**GIVEN TEXT:**
__________________________________________________
Many works can be found in the literature, which are related to reduction in composites of iron oxides and carbon.[13–15] It was established that the reduction proceeds along the sequence Fe₂O₃ → Fe₃O₄ → FeO → Fe. The reduction of wustite to metallic iron was found to be the slowest step during the reduction process. It was substantiated that the overall reduction rate for composites was controlled by gasification reaction rate at lower temperature. Fruehan[13] observed that the overall reduction rate deviated from the carbon gasification-controlled regime at a higher temperature. Srinivasan and Lahiri[16] found the rate-controlling reaction could change from carbon gasification to wustite reduction according to the CO₂/CO ratio in the product gas, deending on the amount of carbon in the composites. Some authors[17–20] stated that heat transfer is equally important along with the chemical kinetics of the carbon gasification reaction.
__________________________________________________
**COMPLETE THE FOLLOWING:**
(a) For each statement about the passage on reduction in iron oxide and carbon composites, answer yes or no and quote the words of the passage that decide it.
(i) The reduction of wustite to metallic iron is the slowest step of the process.
(ii) Fruehan found that at a higher temperature the overall reduction rate stayed within the carbon gasification-controlled regime.
(iii) At lower temperature, the overall reduction rate for composites was controlled by the gasification reaction rate.
(b) According to the passage on iron oxide reduction, what sequence does the reduction proceed along?
(c) Please extend the passage on reduction in iron oxide and carbon composites, picking up right after its final sentence.
The listing that comes next is not needed for anything here.

**COLLECTED MATERIAL:**
__________________________________________________
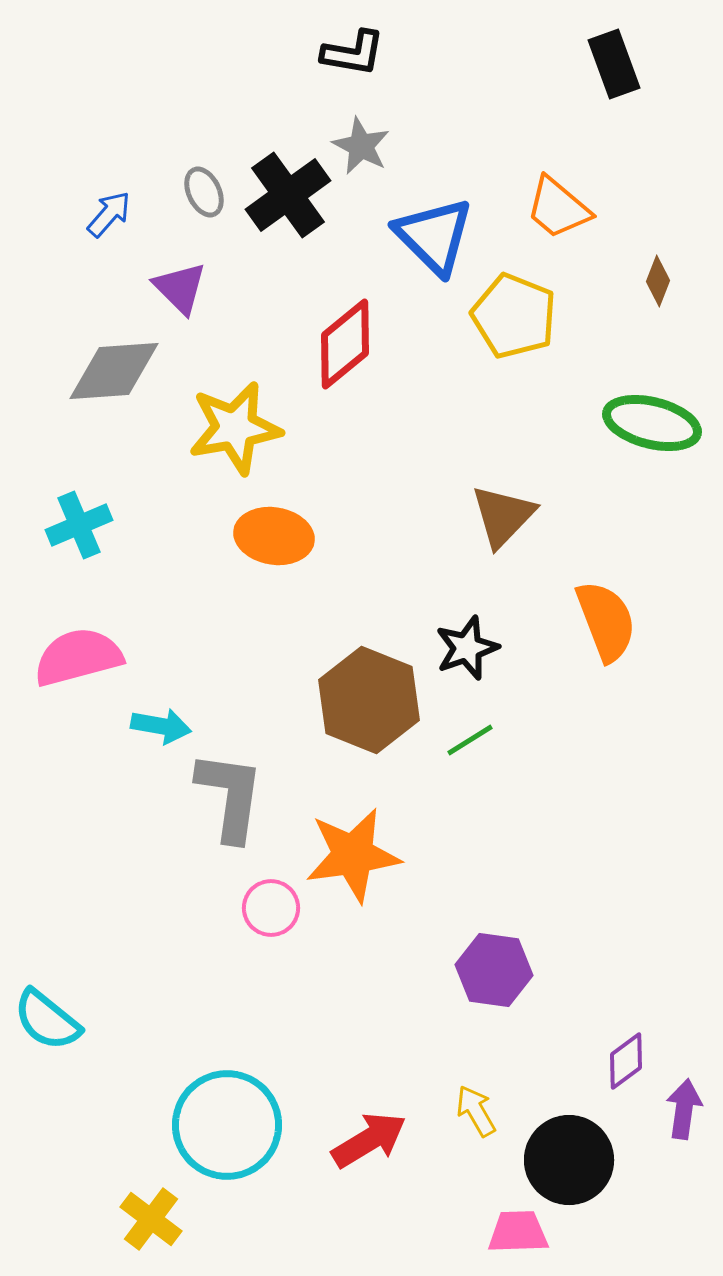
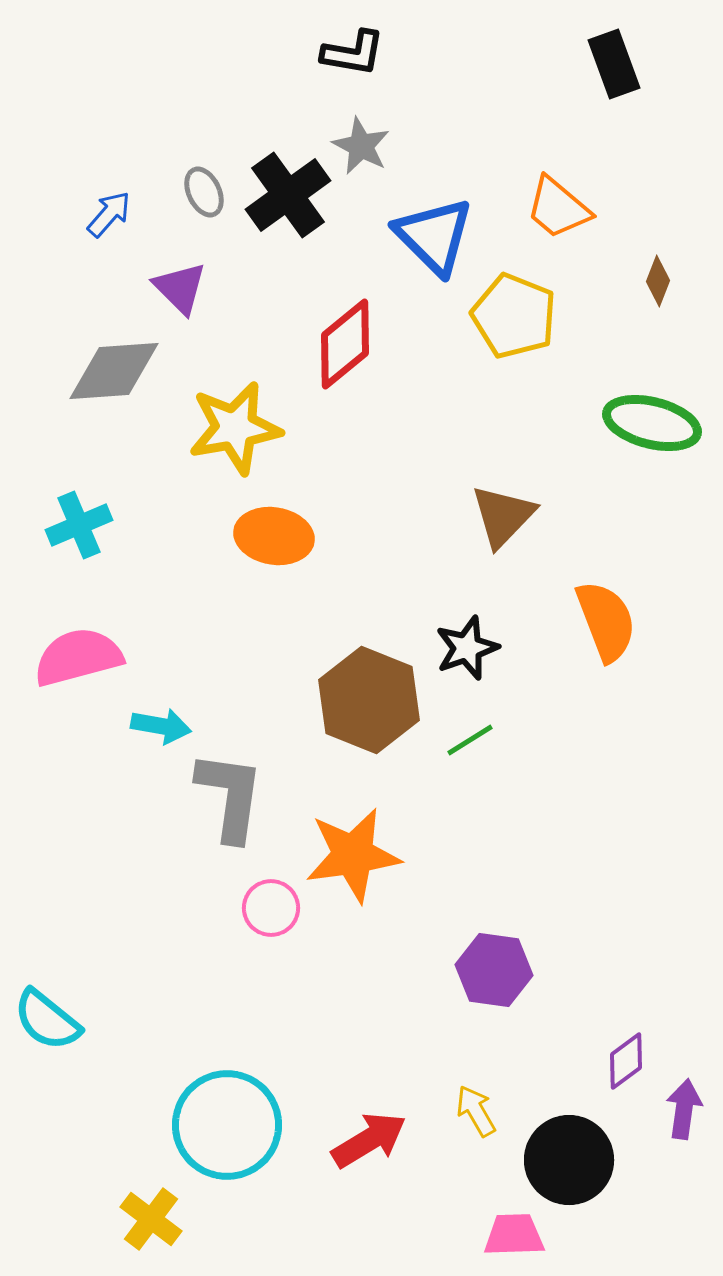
pink trapezoid: moved 4 px left, 3 px down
__________________________________________________
**EXPECTED OUTPUTS:**
(a)
(i) Yes: "The reduction of wustite to metallic iron was found to be the slowest step during the reduction process."
(ii) No: "Fruehan[13] observed that the overall reduction rate deviated from the carbon gasification-controlled regime at a higher temperature."
(iii) Yes: "It was substantiated that the overall reduction rate for composites was controlled by gasification reaction rate at lower temperature."

(b) Fe₂O₃ → Fe₃O₄ → FeO → Fe.

(c)
Carbothermic reduction of ilmenite has been investigated by many authors.[21–24] It was found that the carbothermic reduction of ilmenite concentrates strongly depends on temperature, gas composition, and concentrate grade. Welham and Williams[24] investigated the carbothermic reduction of ilmenite and rutile at temperatures up to 1773 K (1500 °C). The reaction was found to proceed via an initial, rapid reduction to metallic iron and rutile, which was followed by a slow reduction of rutile to a series of oxides with the general formula Ti _n O_2n–1 until Ti₃O₅ was formed, which was found to be relatively stable.

During the heating process of the composites of titanomagnetite concentrates and carbonaceous material, several reactions will occur, which include solid–solid reduction reactions by carbon, gas–solid reduction reactions with CO as the reductant, and the strongly endothermic gasification reaction between carbon and CO₂.[25–33] Due to its complexity, it is meaningful to understand the reduction behavior of Panzhihua titanomagnetite concentrate (PTC)-coal composites well. In the current study, reduction of composites of PTC and coal was investigated by thermogravimetric analysis and temperature-programmed heating experiments.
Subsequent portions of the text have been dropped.